Lack of time or lack of priorities?
You are already great at communicating, and everyone is in the loop—what can go wrong? Sometimes, there is still not enough time to deal with sudden changes, and more often than not, you have budget limitations. In that case, a helpful strategy would be prioritizing languages by using a tier system based on your game metrics or marketing plans. To prioritize individual languages and monitor the quality of localisation, you can also conduct periodic language quality surveys. This will help you measure the quality of localisation in an objective way.
Among other problems hindering LQA efforts are technical aspects. There are numerous technical reasons why it’s hard to include an additional step in the QA process—for instance, the diverse nature of the content (new features, live ops, notifications) and the variety of tools that are being used in the localisation process (generators, automation, notification tools, etc.). If we add tight deadlines into the mix, we can see that it really is a big challenge to prepare materials for LQA specialists (builds, screenshots, videos).

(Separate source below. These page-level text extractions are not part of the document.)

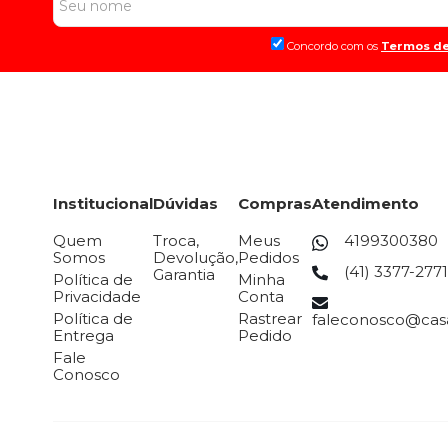
Concordo com os
Termos de
Institucional
Dúvidas
Compras
Atendimento
Quem
Troca,
Meus
4199300380
Somos
Devolução,
Pedidos
(41) 3377-2771
Garantia
Política de
Minha
Privacidade
Conta
Política de
Rastrear
faleconosco@casa
Entrega
Pedido
Fale
Conosco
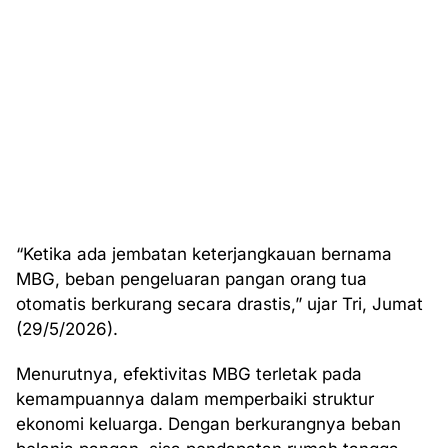
“Ketika ada jembatan keterjangkauan bernama
MBG, beban pengeluaran pangan orang tua
otomatis berkurang secara drastis,” ujar Tri, Jumat
(29/5/2026).
Menurutnya, efektivitas MBG terletak pada
kemampuannya dalam memperbaiki struktur
ekonomi keluarga. Dengan berkurangnya beban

Technology is here to stay—use it to your advantage
A strategy that, in my experience, has proven very helpful is expanding the technical competence of the localisation team members and using tools (such as a good translation management system, task management tools, or new QA solutions) to automate as many activities as possible. Technical knowledge is necessary in dynamically changing conditions, so investing time in implementing new technology and technical training really pays off.
Keep your eyes on the prize
Summing up, there are multiple effective ways to embrace change and harness the dynamic industry of mobile game localisation that render delivering high-quality localised content so much easier. Ensure that all the stakeholders understand the value of high-quality localisation and that everybody strives for better communication. Think strategically and focus on prioritizing based on data. Don’t be afraid to make new localisation technology your best friend. And, most importantly, keep your eyes on the prize: happy users who feel you designed the game just for them, no matter what language they speak.